Define the Function Entrypoint

In the main function, create the network object and start the function

def main():
    lenet = LeNet()
    dataset = MnistDataset()
    kubenet = KubeLeNet(lenet, dataset)
    return kubenet.start()

Training a Network

First, you need to download the kubeml client. This can be found in the downloads section of the releases, or can be downloaded like:

$ curl -Lo kubeml https://github.com/diegostock12/kubeml/releases/download/0.1.2/kubeml \
&& chmod +x kubeml

Deploying a Function

Once you have written you function code, you can deploy it using the KubeML CLI.

$ kubeml function create --name example --code network.py

If you want to update the code of the function after fixing issues, the best way to do so is to use the fission CLI. This functionality might be added in the future to the kubeML CLI.

$ fission function update --name example --code network.py

Would update the function code.

Uploading a Dataset

To upload a dataset, create four different files (.npy or .pkl formats are accepted), with the train features and labels, and the test features and labels. After that, you can easily upload it with the CLI.
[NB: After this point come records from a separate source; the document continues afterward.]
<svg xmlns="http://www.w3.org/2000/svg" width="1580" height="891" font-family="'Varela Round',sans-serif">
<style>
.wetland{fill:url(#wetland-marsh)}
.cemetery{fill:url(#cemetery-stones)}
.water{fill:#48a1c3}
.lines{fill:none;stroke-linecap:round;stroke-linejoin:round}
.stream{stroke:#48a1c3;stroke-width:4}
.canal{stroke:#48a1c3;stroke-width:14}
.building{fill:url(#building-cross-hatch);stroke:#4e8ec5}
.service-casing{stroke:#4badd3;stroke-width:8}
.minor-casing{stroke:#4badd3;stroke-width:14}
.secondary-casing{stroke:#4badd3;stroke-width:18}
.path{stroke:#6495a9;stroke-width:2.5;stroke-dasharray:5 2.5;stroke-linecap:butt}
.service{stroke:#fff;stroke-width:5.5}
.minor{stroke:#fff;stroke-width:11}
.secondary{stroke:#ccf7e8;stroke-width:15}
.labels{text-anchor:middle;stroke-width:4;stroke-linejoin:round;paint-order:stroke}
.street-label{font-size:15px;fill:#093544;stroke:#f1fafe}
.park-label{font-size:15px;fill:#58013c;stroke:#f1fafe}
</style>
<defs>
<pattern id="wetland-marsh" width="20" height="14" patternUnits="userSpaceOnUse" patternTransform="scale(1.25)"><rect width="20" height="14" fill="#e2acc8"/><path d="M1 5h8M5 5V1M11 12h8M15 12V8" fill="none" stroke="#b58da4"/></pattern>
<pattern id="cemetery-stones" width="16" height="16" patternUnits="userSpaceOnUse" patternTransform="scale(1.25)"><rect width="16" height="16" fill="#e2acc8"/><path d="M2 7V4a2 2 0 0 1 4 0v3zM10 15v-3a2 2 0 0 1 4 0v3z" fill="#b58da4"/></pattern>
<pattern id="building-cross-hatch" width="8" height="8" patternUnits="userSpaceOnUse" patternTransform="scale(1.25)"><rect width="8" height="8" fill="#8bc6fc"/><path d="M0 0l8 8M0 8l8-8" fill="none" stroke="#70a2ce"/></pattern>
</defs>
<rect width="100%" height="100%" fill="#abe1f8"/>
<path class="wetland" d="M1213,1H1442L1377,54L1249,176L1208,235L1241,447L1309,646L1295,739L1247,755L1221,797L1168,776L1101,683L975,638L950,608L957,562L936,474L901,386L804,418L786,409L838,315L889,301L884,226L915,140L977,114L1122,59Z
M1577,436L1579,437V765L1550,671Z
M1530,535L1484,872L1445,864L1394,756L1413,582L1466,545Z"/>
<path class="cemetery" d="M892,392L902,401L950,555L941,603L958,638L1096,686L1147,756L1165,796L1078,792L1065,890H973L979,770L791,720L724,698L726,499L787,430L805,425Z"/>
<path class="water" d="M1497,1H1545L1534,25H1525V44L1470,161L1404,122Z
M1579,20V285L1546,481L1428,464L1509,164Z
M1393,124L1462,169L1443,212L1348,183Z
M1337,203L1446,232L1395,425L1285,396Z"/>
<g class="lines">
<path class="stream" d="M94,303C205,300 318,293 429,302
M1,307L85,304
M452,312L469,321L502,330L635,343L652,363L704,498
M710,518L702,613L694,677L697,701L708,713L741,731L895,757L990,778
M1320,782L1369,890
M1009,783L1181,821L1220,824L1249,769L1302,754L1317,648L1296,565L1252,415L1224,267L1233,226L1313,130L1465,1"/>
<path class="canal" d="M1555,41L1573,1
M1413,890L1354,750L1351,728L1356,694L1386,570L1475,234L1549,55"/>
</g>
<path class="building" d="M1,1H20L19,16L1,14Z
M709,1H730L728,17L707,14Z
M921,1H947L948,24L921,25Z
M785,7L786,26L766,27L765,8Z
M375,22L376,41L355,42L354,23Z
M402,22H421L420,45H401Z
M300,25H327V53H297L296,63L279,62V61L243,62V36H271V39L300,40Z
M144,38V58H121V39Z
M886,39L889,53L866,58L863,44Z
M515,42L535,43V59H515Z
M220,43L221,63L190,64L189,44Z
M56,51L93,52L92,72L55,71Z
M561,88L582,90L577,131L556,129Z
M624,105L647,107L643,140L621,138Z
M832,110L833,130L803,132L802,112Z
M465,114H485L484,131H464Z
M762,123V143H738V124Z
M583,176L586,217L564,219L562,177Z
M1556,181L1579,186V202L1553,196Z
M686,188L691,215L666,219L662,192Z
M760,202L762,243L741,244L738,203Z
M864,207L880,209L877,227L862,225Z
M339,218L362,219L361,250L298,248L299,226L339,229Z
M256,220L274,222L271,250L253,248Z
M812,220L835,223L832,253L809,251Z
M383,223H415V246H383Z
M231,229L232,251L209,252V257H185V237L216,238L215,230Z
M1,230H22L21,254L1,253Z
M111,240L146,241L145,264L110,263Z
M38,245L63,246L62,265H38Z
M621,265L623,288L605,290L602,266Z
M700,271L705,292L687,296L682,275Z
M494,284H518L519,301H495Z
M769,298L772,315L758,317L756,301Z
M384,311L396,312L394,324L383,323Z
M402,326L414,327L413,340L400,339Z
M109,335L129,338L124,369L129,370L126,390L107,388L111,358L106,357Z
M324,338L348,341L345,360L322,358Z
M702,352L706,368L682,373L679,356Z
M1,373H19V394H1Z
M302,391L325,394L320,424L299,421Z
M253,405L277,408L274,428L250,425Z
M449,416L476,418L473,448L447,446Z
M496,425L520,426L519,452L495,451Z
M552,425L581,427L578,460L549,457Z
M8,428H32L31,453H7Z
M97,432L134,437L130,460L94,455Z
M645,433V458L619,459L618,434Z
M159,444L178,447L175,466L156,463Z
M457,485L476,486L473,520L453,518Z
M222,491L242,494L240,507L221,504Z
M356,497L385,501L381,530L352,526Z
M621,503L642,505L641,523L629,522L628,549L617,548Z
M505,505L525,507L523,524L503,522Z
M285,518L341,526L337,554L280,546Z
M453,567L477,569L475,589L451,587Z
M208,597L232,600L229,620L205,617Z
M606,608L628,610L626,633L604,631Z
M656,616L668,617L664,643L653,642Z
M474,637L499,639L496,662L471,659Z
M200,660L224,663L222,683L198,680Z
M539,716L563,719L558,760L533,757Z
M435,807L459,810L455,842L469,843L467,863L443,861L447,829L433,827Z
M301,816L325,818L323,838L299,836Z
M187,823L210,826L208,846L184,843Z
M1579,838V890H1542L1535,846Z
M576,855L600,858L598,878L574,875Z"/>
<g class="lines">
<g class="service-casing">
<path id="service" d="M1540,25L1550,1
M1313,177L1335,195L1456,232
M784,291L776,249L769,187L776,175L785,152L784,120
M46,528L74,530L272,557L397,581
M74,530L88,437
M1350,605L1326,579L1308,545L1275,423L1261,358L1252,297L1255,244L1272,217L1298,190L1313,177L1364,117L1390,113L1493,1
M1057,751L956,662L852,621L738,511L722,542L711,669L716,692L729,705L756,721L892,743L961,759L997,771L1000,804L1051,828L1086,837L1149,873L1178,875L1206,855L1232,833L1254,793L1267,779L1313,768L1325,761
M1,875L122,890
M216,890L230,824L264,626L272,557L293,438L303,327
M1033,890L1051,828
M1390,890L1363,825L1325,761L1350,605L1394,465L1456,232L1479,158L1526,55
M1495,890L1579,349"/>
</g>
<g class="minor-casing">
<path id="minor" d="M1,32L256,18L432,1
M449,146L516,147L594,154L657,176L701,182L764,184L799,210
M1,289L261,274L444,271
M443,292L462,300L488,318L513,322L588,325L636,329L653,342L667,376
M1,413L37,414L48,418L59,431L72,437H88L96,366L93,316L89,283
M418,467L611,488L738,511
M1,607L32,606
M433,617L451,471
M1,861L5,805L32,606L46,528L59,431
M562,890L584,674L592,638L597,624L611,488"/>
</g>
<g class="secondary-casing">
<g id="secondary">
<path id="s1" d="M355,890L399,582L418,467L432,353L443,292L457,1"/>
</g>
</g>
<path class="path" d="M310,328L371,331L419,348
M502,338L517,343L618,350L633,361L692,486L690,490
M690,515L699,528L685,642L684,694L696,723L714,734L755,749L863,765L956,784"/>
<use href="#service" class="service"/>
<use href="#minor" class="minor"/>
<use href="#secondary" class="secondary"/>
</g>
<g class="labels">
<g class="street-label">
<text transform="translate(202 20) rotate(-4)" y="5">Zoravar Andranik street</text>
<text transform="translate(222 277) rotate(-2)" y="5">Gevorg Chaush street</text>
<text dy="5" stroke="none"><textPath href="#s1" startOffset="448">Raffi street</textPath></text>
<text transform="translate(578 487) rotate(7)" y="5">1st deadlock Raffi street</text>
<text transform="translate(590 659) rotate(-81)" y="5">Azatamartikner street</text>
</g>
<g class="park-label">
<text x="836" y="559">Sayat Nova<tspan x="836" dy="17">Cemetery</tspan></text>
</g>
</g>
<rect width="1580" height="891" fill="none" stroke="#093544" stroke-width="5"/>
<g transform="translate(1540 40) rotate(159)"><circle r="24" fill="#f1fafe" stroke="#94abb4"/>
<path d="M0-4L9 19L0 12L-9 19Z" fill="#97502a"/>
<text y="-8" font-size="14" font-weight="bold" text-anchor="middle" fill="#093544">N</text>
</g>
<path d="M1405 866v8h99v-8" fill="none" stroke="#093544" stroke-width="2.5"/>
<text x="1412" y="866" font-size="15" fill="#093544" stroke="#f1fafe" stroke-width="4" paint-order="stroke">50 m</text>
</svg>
$ kubeml dataset create --name mnist \
    --traindata train.npy \
    --trainlabels y_train.npy \
    --testdata test.npy \
    --testlabels y_test.npy

Starting the Training

After the dataset and functions are created, start the training using the network and dataset names defined above.

$ kubeml train \
    --function example \
    --dataset mnist \
    --epochs 10 \
    --batch 128 \
    --lr 0.01

Other options include setting the parallelism --parallelism, --static, which keeps the parallelism stable (recommended for testing) , and validate-every which sets the number of epochs between validations.

Testing Locally

To test in your computer some options tested are MiniKube or MicroK8s. MicroK8s makes it easier to turn on GPU suppost by doing microk8s enable gpu. The only thing needed are NVIDIA Drivers build for CUDA 10.1+.